▶ [Provided entries]
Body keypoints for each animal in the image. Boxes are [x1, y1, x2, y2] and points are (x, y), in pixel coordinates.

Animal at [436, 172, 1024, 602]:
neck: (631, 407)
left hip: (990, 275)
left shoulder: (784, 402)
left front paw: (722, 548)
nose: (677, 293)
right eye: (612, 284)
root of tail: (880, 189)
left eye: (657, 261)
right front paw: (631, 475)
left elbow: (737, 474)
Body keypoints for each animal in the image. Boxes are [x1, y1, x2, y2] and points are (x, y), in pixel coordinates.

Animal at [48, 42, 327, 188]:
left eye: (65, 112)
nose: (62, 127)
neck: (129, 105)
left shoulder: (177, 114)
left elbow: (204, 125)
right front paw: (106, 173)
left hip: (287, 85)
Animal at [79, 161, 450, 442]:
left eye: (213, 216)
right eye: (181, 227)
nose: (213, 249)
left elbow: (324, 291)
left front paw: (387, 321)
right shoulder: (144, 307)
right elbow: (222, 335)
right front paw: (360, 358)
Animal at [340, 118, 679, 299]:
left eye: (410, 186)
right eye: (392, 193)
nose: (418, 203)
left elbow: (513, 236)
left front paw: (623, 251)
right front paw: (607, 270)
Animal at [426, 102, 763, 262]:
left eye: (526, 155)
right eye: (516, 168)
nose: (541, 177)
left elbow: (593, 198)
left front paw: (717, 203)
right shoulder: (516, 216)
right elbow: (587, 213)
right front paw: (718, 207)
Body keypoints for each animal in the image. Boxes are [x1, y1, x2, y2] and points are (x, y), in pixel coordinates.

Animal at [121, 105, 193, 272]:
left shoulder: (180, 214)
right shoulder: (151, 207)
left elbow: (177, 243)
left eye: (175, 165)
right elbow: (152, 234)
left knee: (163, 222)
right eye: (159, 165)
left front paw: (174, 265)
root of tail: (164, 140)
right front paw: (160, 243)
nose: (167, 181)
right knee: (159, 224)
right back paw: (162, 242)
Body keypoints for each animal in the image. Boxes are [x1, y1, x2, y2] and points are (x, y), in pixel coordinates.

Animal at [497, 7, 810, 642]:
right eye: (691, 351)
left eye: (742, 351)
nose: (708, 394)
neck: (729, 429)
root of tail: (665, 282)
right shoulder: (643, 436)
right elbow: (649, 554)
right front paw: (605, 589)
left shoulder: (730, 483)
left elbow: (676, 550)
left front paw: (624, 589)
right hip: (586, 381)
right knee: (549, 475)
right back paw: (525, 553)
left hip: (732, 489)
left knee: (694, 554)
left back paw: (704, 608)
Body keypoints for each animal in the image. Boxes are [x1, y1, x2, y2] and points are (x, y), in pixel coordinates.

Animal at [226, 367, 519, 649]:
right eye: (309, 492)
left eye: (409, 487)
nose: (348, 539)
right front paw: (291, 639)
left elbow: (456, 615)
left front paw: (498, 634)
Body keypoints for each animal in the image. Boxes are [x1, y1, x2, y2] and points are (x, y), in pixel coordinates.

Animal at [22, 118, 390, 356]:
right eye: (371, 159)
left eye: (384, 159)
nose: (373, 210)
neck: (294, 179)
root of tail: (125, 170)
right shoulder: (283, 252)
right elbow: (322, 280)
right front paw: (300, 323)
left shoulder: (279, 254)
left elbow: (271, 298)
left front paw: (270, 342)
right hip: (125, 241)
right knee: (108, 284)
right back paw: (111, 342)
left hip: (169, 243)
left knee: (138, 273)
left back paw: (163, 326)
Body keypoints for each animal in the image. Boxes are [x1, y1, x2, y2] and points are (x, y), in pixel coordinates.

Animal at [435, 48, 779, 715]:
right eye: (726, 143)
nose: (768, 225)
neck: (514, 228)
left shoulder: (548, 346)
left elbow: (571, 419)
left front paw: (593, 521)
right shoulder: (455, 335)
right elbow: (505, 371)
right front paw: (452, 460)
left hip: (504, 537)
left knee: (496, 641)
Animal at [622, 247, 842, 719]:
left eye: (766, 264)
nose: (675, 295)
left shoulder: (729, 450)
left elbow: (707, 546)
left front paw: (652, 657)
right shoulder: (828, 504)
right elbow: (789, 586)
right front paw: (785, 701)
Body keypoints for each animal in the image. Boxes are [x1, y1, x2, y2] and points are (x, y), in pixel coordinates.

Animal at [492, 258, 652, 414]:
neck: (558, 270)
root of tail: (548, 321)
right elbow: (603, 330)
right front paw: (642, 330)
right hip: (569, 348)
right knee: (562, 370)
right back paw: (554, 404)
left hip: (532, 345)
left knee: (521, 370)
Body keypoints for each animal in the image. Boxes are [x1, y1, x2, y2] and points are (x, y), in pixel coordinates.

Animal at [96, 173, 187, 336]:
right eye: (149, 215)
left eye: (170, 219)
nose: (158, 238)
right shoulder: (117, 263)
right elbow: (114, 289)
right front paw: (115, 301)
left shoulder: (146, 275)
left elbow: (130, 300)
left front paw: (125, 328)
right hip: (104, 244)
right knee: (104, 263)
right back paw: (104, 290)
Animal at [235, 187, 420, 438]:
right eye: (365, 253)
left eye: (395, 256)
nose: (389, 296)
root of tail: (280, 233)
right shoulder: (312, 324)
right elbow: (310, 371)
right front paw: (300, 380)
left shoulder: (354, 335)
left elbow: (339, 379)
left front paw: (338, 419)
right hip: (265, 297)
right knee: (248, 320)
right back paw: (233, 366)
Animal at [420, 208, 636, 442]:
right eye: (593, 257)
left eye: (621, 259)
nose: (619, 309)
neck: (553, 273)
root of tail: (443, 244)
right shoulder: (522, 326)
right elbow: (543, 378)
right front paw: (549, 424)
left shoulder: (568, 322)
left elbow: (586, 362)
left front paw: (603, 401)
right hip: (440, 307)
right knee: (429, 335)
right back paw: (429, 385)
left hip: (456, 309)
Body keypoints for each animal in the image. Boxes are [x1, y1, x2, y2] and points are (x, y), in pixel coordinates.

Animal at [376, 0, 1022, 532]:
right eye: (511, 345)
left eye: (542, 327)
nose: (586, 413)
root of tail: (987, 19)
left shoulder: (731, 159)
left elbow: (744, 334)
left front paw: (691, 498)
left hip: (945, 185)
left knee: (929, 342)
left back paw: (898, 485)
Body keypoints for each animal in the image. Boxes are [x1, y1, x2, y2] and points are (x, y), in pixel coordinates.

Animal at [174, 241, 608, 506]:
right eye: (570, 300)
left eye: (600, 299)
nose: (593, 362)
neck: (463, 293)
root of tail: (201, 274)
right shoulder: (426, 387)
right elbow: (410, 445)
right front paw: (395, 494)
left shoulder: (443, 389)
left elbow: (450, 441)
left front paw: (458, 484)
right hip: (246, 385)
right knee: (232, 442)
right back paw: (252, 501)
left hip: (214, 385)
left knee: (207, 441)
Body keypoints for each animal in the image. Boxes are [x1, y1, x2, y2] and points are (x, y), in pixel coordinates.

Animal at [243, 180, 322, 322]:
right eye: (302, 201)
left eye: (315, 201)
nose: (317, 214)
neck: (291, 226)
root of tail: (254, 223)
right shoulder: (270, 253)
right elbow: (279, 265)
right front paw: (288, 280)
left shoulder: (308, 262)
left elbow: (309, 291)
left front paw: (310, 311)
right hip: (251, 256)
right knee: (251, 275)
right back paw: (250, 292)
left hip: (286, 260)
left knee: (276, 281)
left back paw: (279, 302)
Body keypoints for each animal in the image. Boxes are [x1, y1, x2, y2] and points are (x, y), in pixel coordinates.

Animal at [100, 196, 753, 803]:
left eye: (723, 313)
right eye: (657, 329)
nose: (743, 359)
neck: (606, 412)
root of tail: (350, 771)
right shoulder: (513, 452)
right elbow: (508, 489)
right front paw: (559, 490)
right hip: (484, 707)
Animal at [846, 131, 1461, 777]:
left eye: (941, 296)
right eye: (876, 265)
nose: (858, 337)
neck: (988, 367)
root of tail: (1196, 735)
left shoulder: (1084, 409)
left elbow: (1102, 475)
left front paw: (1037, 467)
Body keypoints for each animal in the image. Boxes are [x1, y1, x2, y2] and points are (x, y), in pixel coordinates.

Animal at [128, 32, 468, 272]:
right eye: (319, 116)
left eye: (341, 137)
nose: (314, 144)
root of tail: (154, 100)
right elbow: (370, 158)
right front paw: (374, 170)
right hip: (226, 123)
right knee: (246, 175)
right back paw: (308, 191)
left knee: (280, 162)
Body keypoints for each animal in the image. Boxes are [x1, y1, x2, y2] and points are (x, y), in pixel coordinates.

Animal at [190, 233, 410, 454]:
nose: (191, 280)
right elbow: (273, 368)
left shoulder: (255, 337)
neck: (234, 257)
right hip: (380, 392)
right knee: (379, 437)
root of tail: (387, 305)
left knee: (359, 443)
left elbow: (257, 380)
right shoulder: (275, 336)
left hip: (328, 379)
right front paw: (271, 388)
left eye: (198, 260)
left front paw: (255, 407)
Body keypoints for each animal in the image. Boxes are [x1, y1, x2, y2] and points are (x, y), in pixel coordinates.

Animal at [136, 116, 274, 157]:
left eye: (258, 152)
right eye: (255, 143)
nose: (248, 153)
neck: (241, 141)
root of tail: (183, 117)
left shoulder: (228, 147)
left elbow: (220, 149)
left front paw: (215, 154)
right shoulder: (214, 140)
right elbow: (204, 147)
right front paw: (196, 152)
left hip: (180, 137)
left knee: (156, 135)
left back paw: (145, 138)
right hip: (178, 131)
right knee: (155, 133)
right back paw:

▶ [What you are asked to do]
For this exercise, output exactly the lines above from the line with "left knee: (496, 641)" to the line with "right front paw: (785, 701)", counting both, and leave out the rest.

▶ [Response area]
left knee: (496, 641)
Animal at [622, 247, 842, 719]:
left eye: (766, 264)
nose: (675, 295)
left shoulder: (729, 450)
left elbow: (707, 546)
left front paw: (652, 657)
right shoulder: (828, 504)
right elbow: (789, 586)
right front paw: (785, 701)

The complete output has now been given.